Option 3: EKS with Kubernetes Executor (Our Choice)

GitLab Runner's Kubernetes executor is purpose-built for CI/CD on Kubernetes.

Pros:

  • Native GitLab integration: First-class support in GitLab Runner

  • Automatic pod lifecycle: Each job gets a fresh pod, automatic cleanup

  • Bin-packing: Multiple jobs share nodes efficiently

  • Karpenter/Auto Mode: Intelligent, automatic node provisioning in seconds

  • Ecosystem benefits: Helm charts, operators, monitoring tools

  • Portability: Same configuration works on any Kubernetes cluster

  • Security: Pod security standards, network policies, IRSA for AWS access

Cons:

  • Kubernetes complexity: Learning curve if you're new to K8s

  • More moving parts: Nodes, pods, services vs. just EC2 instances

Why EKS Won for Us

The deciding factors were:

  1. GitLab's Kubernetes executor is mature: Handles job isolation, artifact management, and service containers natively

  2. Karpenter changes everything: No more managing autoscaling groups—Karpenter provisions exactly what you need in seconds

  3. Cost efficiency through bin-packing: Multiple CI jobs share a single node, maximizing utilization

  4. Team skills: We already run production workloads on Kubernetes

  5. Future flexibility: Easy to migrate to another cloud or on-premises if needed


Why EKS Auto Mode with Spot Over Standard EKS with Fargate?

This is the key architectural decision. Both approaches run on EKS, but they have fundamentally different characteristics.

EKS with Fargate: The Serverless Promise

Fargate abstracts away nodes entirely. You define pod specs, and AWS handles the compute.

How Fargate works for GitLab Runners:

Job triggered → GitLab Runner creates pod → Fargate provisions microVM → Job runs → Pod terminates

Fargate Advantages:

  • Zero node management

  • Per-second billing

  • Strong isolation (each pod is a separate microVM)

  • No capacity planning

  • Automatic security patching

Fargate Disadvantages for CI/CD:

  • Premium pricing: 20-40% more expensive than on-demand EC2, 5x more than Spot

  • No Spot support: Can't use Spot instances with Fargate (as of 2024)

  • Cold starts: Every job spins up a new microVM (30-60 seconds)
•••
§ **WHAT THE TASK REQUIRES**
Please carry on the article above about running GitLab Runners on EKS, starting right after its last sentence.

§ **RECORDS SHOWN**
•••
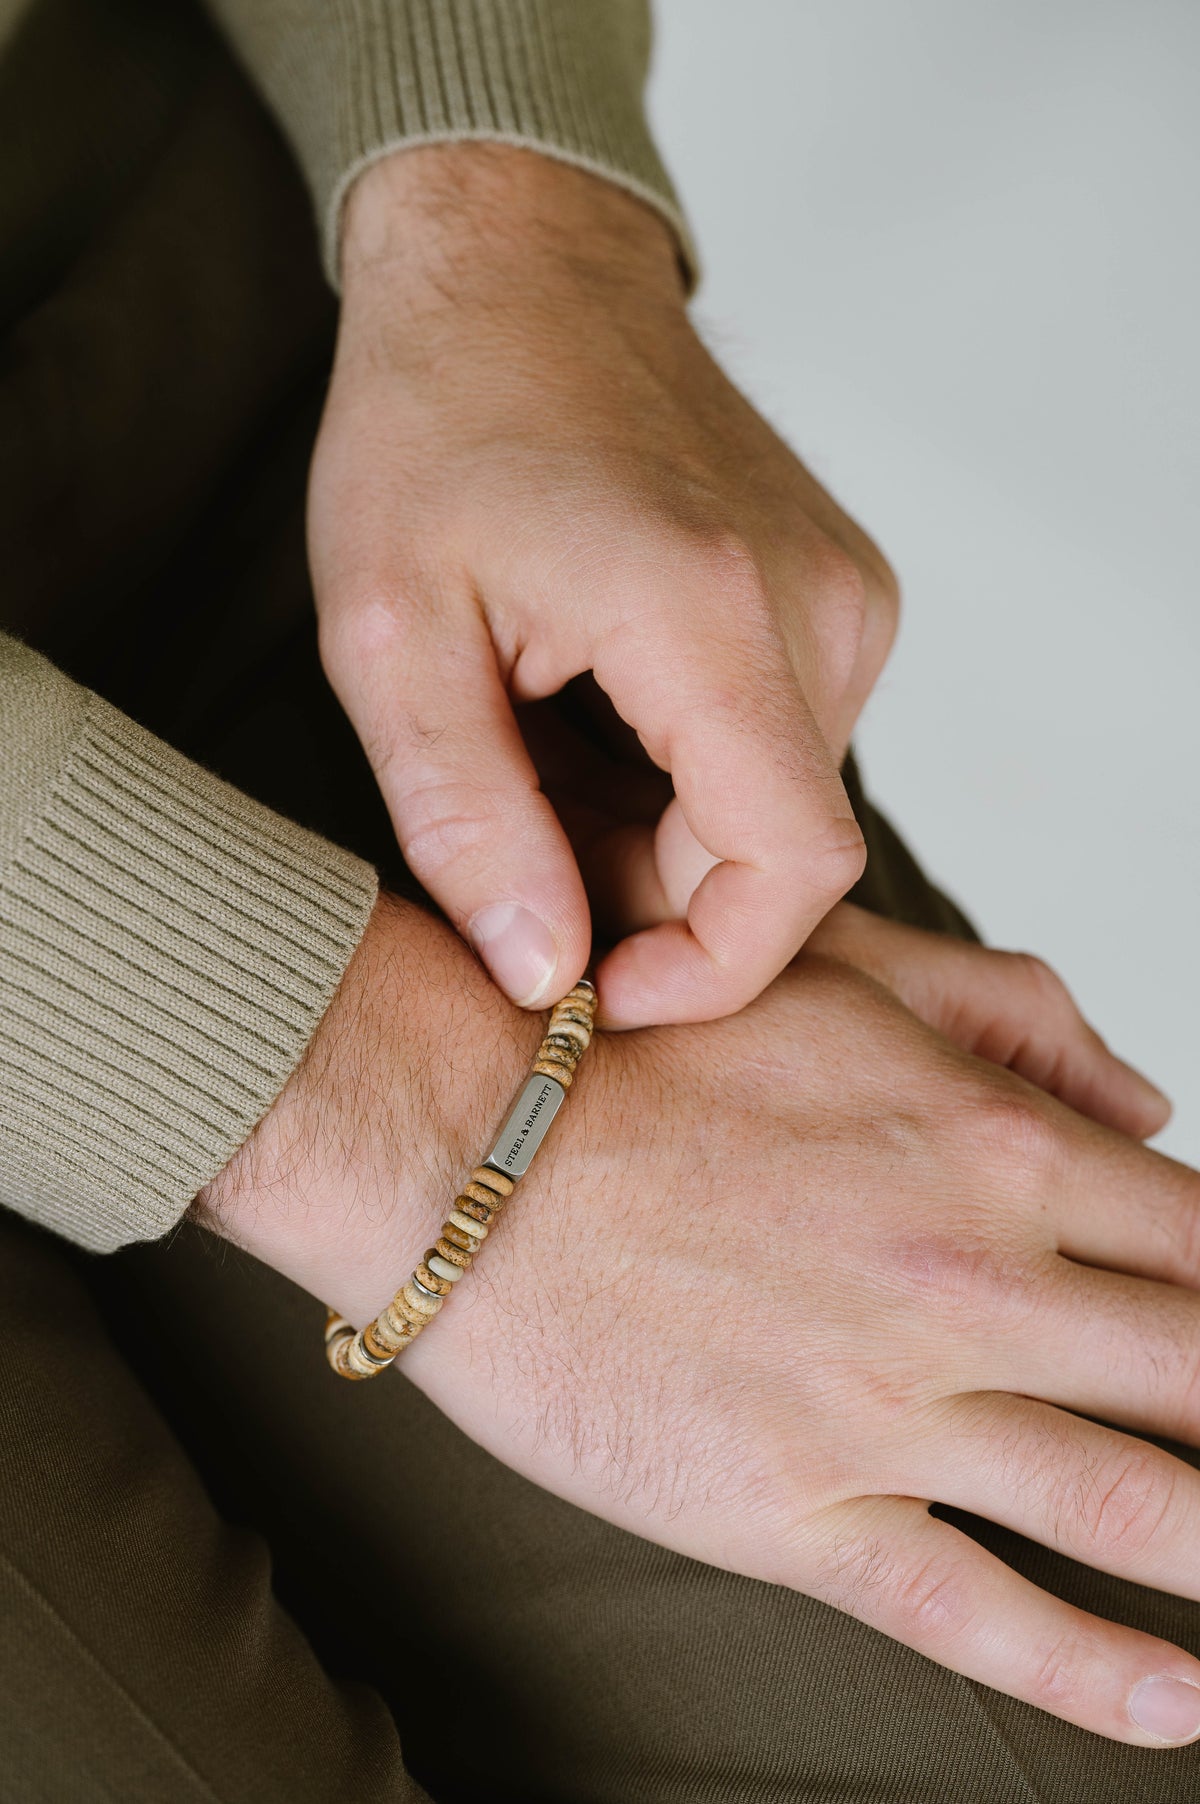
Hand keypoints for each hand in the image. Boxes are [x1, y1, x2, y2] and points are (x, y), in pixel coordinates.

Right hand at [197, 897, 1196, 1744]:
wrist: (470, 1149)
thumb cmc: (646, 1054)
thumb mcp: (843, 975)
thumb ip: (1014, 1016)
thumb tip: (1150, 1101)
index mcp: (992, 1146)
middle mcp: (968, 1279)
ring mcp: (887, 1406)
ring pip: (1133, 1508)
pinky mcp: (795, 1508)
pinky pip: (980, 1612)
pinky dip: (1102, 1671)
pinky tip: (1183, 1701)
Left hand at [310, 144, 898, 1026]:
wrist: (517, 268)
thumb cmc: (437, 424)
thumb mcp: (394, 637)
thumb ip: (470, 822)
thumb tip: (548, 974)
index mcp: (711, 613)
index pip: (792, 870)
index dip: (706, 970)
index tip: (596, 987)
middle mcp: (819, 602)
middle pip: (776, 850)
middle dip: (643, 892)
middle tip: (510, 833)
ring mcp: (845, 591)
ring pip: (774, 804)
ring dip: (654, 828)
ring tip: (535, 744)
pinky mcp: (839, 589)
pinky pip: (780, 742)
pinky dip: (683, 770)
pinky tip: (590, 711)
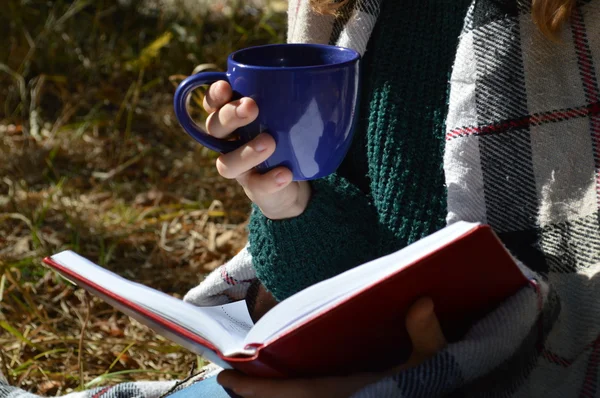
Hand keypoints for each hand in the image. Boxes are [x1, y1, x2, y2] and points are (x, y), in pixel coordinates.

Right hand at [204, 81, 310, 219]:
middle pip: (215, 128)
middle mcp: (231, 143)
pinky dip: (270, 180)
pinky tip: (285, 173)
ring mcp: (241, 169)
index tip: (226, 85)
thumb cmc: (289, 138)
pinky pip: (256, 186)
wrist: (295, 183)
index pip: (213, 104)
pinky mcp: (255, 189)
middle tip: (251, 107)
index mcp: (235, 119)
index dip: (214, 95)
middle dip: (229, 116)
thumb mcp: (293, 115)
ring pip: (226, 163)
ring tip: (269, 143)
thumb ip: (300, 97)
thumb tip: (334, 74)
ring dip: (245, 152)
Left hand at [217, 297, 446, 397]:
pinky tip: (283, 378)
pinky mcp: (344, 394)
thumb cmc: (431, 383)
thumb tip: (422, 302)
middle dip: (256, 392)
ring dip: (272, 392)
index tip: (227, 376)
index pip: (292, 393)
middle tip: (229, 377)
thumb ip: (426, 335)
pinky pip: (307, 395)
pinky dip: (289, 390)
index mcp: (345, 391)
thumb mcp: (432, 362)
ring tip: (248, 375)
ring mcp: (339, 397)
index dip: (257, 389)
•••
§ **REPLY TO THE TASK**
  • No node reuse: Can't cache Docker layers, npm packages, or Maven artifacts on disk

  • Resource limits: 4 vCPU / 30GB memory maximum per pod

  • No DaemonSets: Can't run node-level agents (though less relevant for CI/CD)

EKS Auto Mode with Spot: Managed Karpenter

Auto Mode gives you the operational simplicity of Fargate with the flexibility and cost of EC2.

How Auto Mode works for GitLab Runners:

Job triggered → GitLab Runner creates pod → Karpenter provisions Spot node (if needed) → Job runs on shared node → Pod terminates → Node consolidates when empty

Auto Mode Advantages:

  • Spot pricing: 60-70% cheaper than on-demand, 80%+ cheaper than Fargate

  • Intelligent provisioning: Karpenter selects optimal instance types in seconds

  • Node reuse: Multiple jobs share warm nodes—no cold starts

  • Diverse instance pools: Specify many instance types for Spot availability

  • Managed Karpenter: AWS handles installation, upgrades, and security patches

  • Consolidation: Automatically terminates unused nodes

Auto Mode Considerations:

  • Spot interruptions: 2-minute warning when instances are reclaimed (mitigated by diverse instance types)

  • Some node awareness needed: You configure NodePools, though it's simpler than managing node groups

  • Shared security model: Multiple pods share a node (use Pod Security Standards)

Cost Comparison: Real Numbers

For our workload (~100 CI jobs/day, average 15 minutes each):

Approach Monthly Compute Cost Explanation
Fargate ~$143 Premium per-second billing, every job is a new microVM
On-Demand EC2 ~$85 Better bin-packing, but still paying full price
Spot EC2 ~$45 60-70% discount, excellent bin-packing with Karpenter
Reserved ~$55 Requires commitment, doesn't scale to zero

Spot on Auto Mode delivered 68% compute savings compared to Fargate.

When to Choose Each

Choose Fargate when:

  • Security requires microVM isolation per job

  • Workloads are unpredictable or very low volume

  • Team lacks Kubernetes experience

  • Simplicity is worth the cost premium

Choose Auto Mode with Spot when:

  • Cost optimization is a priority

  • You run enough jobs to benefit from node reuse

  • You can tolerate occasional Spot interruptions (GitLab retries automatically)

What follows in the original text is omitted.